* Assignment *
Output exactly the lines of the listing below that run from the line with "thumb mcp: (1168, 762)" through the line with "pinky pip: (141, 209)". No pictures.
*** Opening Records provided ***
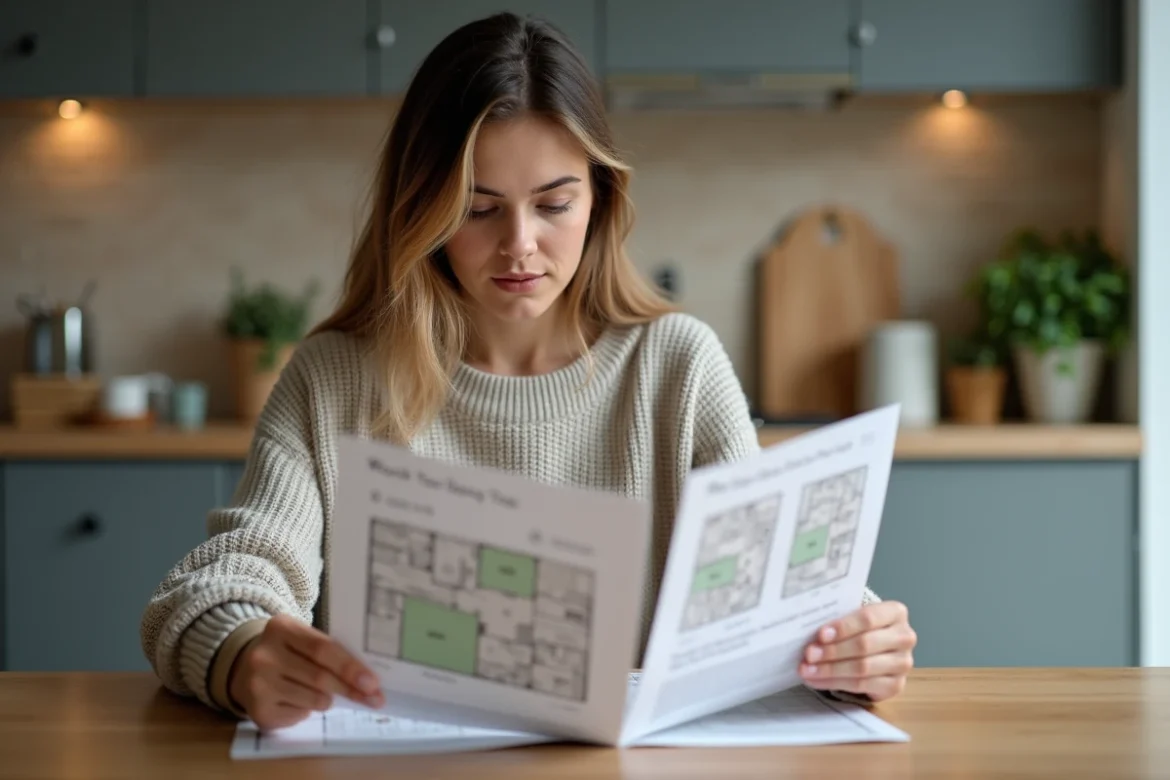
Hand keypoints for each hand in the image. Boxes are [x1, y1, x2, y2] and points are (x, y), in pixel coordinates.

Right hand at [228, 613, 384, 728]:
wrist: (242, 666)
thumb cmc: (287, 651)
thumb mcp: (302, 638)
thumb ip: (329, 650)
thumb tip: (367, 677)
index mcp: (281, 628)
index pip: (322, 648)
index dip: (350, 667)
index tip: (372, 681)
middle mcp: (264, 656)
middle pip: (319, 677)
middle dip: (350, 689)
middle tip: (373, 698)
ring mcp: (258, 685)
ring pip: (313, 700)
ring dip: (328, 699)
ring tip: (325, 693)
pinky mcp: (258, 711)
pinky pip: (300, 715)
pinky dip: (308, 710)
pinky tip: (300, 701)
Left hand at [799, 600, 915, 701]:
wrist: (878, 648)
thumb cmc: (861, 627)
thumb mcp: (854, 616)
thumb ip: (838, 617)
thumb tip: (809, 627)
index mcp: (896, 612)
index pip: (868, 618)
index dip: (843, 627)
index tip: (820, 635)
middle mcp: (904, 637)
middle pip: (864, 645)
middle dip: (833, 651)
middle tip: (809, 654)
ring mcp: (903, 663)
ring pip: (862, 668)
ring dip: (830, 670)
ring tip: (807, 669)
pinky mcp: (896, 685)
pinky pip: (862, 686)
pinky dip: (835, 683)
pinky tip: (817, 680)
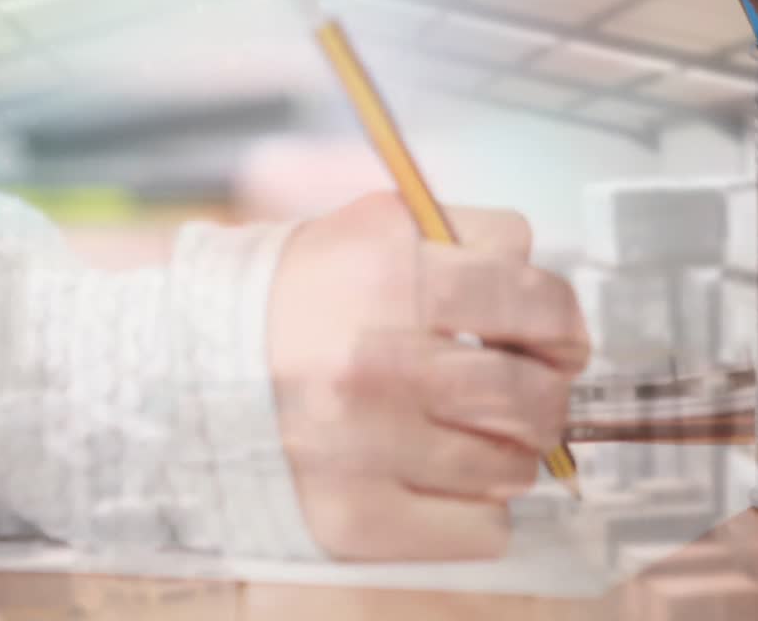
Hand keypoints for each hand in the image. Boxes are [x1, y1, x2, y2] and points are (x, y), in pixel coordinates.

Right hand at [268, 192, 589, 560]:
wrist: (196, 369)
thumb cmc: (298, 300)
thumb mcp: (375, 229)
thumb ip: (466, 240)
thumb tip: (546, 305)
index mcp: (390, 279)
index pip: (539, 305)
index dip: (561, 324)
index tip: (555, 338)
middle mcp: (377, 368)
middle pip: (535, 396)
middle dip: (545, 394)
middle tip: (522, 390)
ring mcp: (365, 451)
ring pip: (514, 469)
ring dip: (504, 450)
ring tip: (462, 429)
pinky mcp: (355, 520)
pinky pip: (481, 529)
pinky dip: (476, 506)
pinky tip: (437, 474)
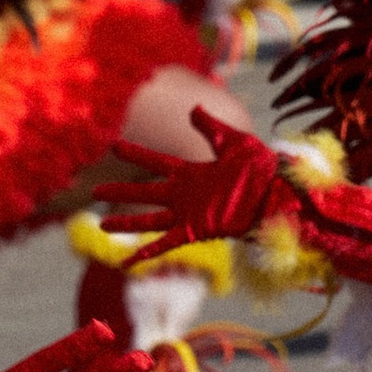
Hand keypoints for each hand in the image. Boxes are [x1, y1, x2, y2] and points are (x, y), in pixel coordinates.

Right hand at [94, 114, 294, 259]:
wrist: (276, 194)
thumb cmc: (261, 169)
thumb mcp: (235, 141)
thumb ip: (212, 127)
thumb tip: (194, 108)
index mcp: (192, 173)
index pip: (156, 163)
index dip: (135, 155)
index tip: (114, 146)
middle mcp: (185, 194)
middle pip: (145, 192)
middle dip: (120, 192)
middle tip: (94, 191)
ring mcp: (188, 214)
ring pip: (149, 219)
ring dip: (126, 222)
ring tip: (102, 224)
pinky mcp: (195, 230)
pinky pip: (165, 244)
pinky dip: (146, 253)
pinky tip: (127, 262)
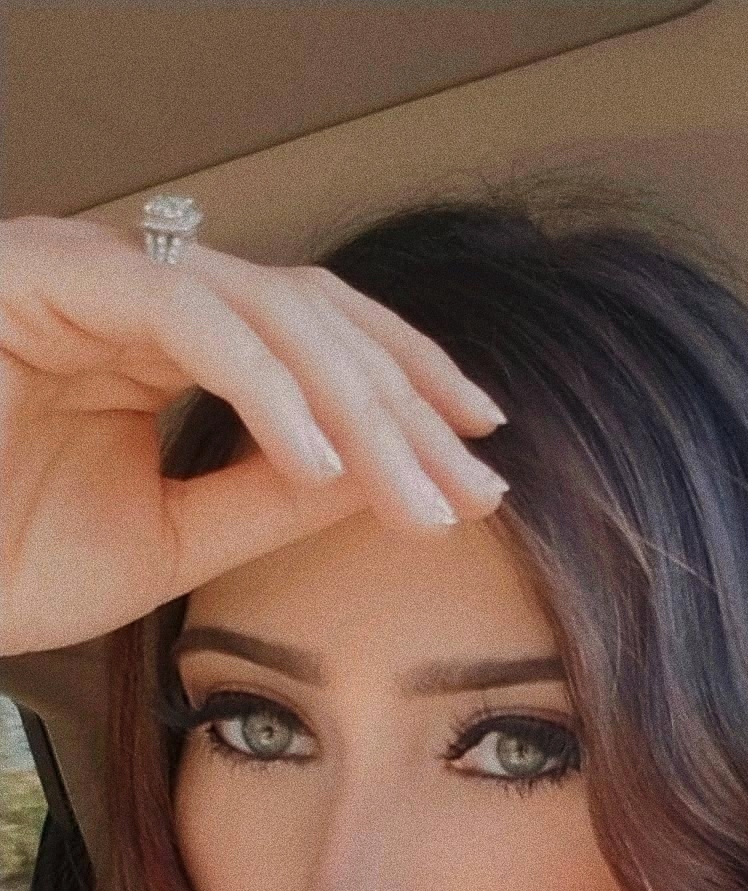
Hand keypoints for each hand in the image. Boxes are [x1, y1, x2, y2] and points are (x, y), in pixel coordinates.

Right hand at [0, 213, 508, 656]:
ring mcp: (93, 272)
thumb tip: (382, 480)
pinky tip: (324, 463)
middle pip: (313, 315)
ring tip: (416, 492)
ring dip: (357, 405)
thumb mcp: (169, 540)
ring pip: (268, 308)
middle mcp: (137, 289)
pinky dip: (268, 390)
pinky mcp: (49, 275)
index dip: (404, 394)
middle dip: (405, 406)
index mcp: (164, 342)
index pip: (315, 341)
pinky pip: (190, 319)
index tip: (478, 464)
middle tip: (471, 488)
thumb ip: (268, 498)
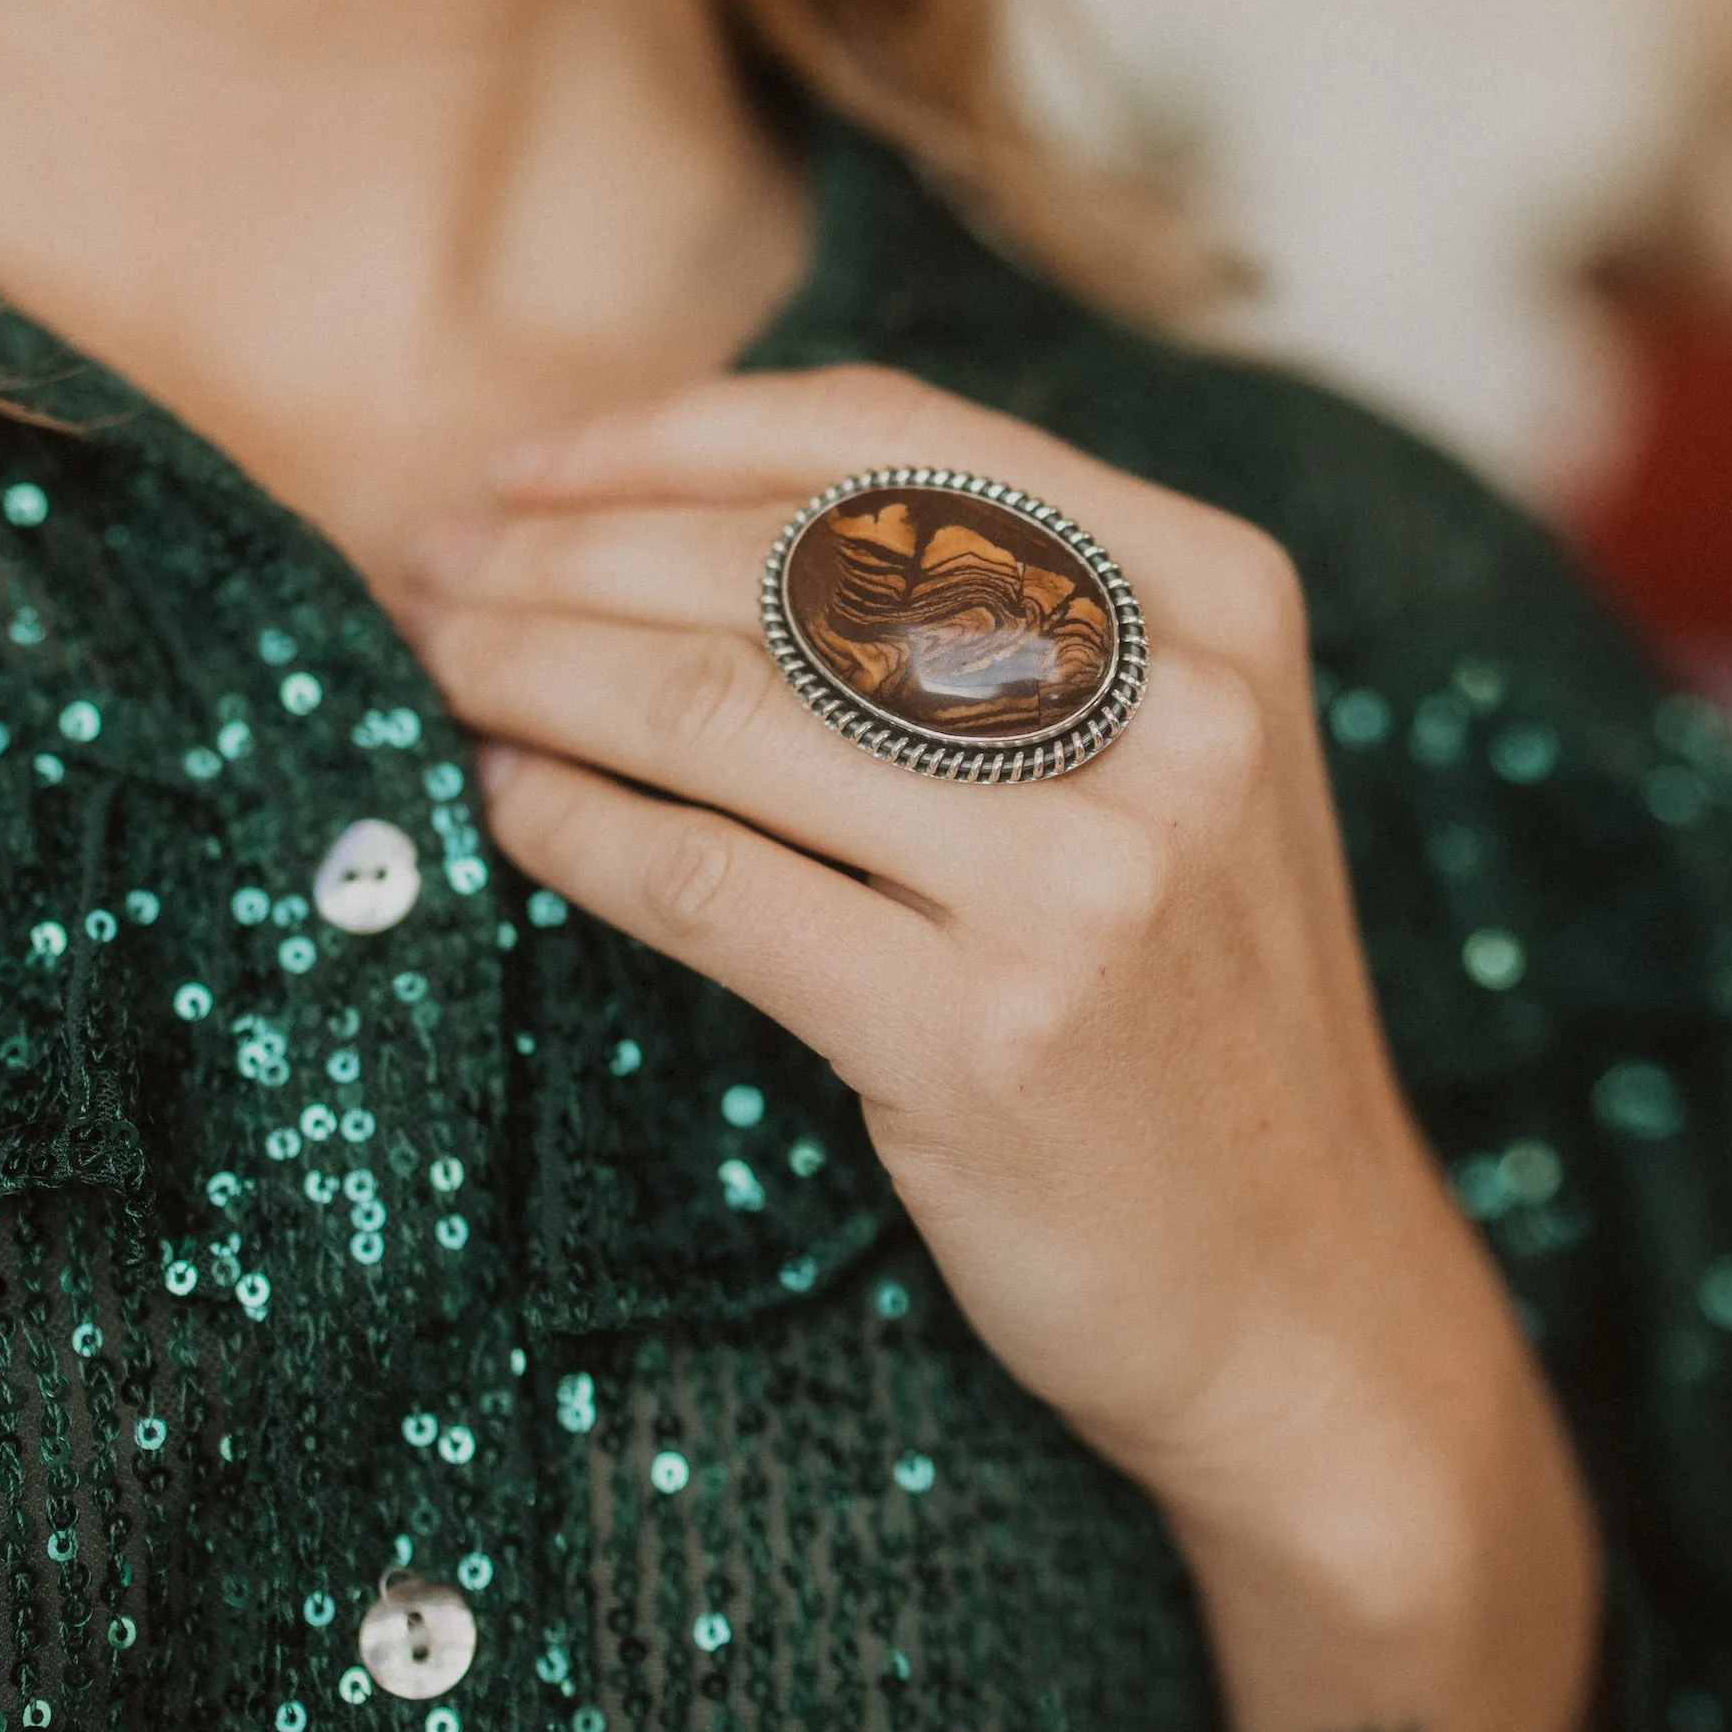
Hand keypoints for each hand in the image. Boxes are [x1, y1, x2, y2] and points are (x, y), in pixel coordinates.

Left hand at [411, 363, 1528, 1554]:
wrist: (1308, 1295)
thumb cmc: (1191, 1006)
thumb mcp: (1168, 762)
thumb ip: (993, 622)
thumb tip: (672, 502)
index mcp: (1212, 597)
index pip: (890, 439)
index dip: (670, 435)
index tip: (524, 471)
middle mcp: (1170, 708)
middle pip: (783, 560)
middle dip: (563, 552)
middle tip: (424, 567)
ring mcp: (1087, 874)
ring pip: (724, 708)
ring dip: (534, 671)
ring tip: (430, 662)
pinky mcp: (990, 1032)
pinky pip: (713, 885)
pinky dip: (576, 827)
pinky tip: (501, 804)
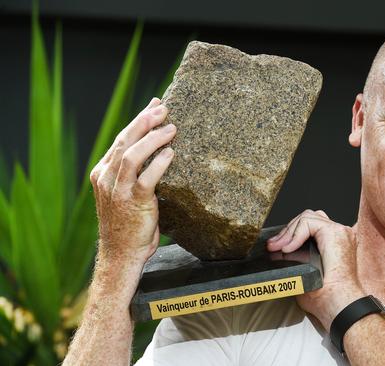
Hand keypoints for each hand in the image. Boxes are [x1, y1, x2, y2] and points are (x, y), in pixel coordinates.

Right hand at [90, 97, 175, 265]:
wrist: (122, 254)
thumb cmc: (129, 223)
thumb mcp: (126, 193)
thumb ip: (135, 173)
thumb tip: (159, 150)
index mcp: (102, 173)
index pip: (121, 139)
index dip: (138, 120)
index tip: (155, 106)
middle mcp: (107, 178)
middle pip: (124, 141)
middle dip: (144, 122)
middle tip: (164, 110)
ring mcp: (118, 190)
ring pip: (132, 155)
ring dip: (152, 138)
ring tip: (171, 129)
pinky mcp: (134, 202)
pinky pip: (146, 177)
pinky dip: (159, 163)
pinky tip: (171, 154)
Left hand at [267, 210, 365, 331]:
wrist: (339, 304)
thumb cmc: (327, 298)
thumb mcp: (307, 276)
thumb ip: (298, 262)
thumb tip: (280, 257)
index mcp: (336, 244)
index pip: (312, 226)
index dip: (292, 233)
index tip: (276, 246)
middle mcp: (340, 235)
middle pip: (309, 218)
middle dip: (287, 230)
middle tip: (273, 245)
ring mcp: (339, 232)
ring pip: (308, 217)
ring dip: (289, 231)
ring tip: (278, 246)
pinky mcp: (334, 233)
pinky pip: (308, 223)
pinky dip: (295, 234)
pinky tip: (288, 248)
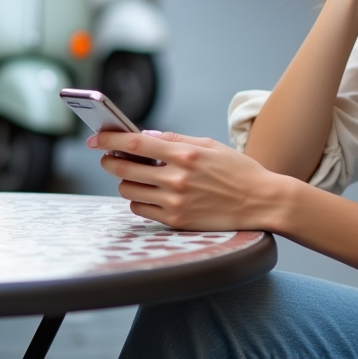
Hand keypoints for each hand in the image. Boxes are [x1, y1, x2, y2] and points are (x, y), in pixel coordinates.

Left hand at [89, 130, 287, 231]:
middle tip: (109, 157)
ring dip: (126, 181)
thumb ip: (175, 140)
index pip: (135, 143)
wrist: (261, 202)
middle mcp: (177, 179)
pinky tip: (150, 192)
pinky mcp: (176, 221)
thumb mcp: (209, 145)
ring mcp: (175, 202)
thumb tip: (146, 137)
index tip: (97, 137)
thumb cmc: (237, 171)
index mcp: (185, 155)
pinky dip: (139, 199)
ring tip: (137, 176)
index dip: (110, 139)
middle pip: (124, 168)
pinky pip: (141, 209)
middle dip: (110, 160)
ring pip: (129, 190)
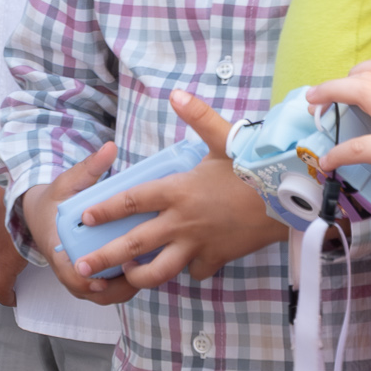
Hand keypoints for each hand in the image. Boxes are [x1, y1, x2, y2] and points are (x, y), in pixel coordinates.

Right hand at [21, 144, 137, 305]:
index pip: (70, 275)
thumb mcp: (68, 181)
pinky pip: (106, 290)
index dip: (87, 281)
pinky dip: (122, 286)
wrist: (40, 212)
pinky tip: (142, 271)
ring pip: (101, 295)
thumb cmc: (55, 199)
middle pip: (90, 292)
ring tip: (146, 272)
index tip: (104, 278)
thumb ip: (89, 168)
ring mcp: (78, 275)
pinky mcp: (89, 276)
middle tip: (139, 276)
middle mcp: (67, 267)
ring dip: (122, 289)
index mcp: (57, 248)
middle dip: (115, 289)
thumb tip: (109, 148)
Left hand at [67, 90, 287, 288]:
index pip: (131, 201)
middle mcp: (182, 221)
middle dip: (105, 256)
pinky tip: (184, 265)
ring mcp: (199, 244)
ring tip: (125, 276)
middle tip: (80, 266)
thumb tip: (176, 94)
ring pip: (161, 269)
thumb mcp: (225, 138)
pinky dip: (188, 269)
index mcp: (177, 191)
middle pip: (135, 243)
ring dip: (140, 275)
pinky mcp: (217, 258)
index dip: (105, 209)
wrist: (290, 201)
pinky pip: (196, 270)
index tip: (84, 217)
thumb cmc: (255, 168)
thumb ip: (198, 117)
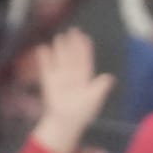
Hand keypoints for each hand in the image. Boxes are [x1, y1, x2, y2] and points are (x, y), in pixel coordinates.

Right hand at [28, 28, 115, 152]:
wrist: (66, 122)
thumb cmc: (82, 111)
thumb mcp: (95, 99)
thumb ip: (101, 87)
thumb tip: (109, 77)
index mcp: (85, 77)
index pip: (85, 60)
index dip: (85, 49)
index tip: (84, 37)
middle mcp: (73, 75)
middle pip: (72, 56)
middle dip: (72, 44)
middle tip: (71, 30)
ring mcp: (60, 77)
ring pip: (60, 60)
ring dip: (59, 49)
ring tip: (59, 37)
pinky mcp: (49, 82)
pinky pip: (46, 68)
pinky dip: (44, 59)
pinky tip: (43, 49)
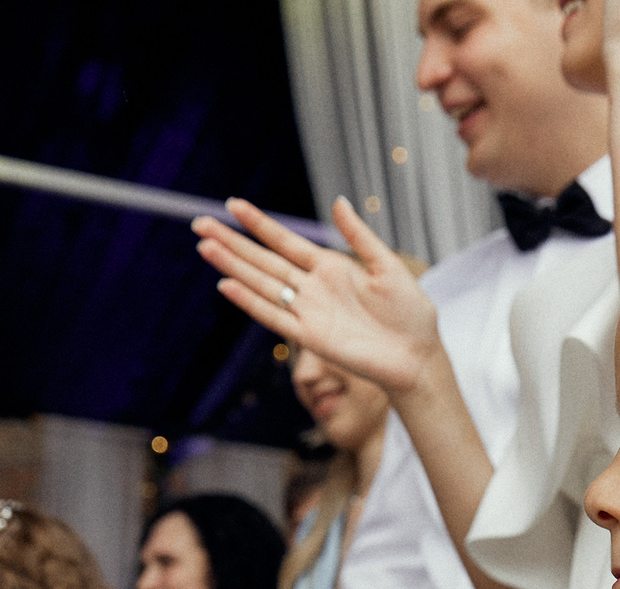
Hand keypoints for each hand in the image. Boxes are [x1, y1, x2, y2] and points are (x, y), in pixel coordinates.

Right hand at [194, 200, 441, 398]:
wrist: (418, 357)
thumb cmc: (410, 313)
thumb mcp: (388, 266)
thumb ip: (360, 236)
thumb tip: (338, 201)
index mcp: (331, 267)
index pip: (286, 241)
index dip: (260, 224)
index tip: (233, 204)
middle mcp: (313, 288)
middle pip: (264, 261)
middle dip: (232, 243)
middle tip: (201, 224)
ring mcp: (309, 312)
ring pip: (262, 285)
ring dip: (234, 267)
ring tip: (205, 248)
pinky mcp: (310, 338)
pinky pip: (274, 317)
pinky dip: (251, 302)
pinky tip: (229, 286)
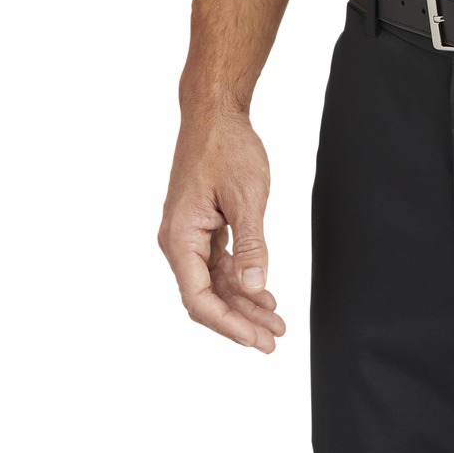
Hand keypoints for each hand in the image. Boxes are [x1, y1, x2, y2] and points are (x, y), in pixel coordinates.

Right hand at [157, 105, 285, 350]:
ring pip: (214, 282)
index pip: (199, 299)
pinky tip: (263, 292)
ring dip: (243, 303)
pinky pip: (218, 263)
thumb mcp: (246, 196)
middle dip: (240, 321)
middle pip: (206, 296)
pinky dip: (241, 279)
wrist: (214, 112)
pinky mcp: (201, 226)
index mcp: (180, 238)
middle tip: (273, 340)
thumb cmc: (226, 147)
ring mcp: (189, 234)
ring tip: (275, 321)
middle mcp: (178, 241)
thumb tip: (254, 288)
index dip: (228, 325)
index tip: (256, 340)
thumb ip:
*** Closing Records provided ***
* Reply *
thumb mcp: (1168, 762)
thumb ip: (993, 622)
thumb tip: (672, 502)
index mcp: (1212, 597)
index pip: (890, 439)
index dip: (670, 435)
index tip: (524, 471)
middle mcp: (1170, 708)
middle pip: (783, 560)
middle dip: (563, 552)
middle tip: (424, 567)
ring mcp: (1087, 874)
ring pip: (724, 708)
ring dip: (534, 671)
ring tip: (430, 662)
pinky mcp: (990, 1032)
pinky pip: (713, 885)
pinky dip: (576, 827)
pinky tip: (501, 804)
Hand keypoints for each hand in the image. Boxes are [x1, y1, x2, y2] and points are (x, y), in pixel coordinates.

Right hand at [90, 97, 175, 265]:
wrist: (122, 254)
thumb cmc: (129, 223)
thumb mcp: (126, 193)
thumb ip: (135, 173)
thumb tip: (159, 150)
index mcp: (102, 173)
index pip: (121, 139)
index dip: (138, 120)
index tip: (155, 106)
middle mcp: (107, 178)
middle pip: (124, 141)
middle dip: (144, 122)
middle tip: (164, 110)
ring mcp: (118, 190)
ring pip: (132, 155)
ring dip: (152, 138)
ring tip: (171, 129)
pinky mcp: (134, 202)
pinky pip: (146, 177)
pinky dip: (159, 163)
pinky tip: (171, 154)
Left hand at [267, 210, 365, 331]:
wrist: (339, 304)
thumb cmc: (327, 298)
thumb mcp: (307, 276)
thumb ip: (298, 262)
thumb tip: (280, 257)
index mcp: (336, 244)
index pip: (312, 226)
index dip: (292, 233)
index tip: (276, 246)
middle mcp: (340, 235)
middle pip: (309, 218)
middle dip: (287, 230)
middle tip: (273, 245)
ring mcp: (339, 232)
ring pip: (308, 217)
ring dip: (289, 231)
ring tip: (278, 246)
pinky mcp: (334, 233)
pinky pip: (308, 223)
pinky dip: (295, 234)
pinky tip: (288, 248)
Hand keypoints for each hand in the image. Boxes are [x1, y1, x2, y2] and points are (x, y), in pixel coordinates.

Left hand at [89, 130, 287, 231]:
middle tip: (109, 157)
ring dip: (126, 181)
thumb ip: (175, 140)
index pip: (135, 143)
wrist: (261, 202)
middle mcp: (177, 179)
pinky tip: (150, 192)
pinky mcp: (176, 221)
thumb mcp: (209, 145)
ring mcp: (175, 202)
thumb tip: (146, 137)
index tip: (97, 137)
thumb cmc: (237, 171)
index mcp: (185, 155)
pinky dip: (139, 199)
ring tip: (137, 176)
index dip: (110, 139)
middle pip: (124, 168)
pinky pip: (141, 209)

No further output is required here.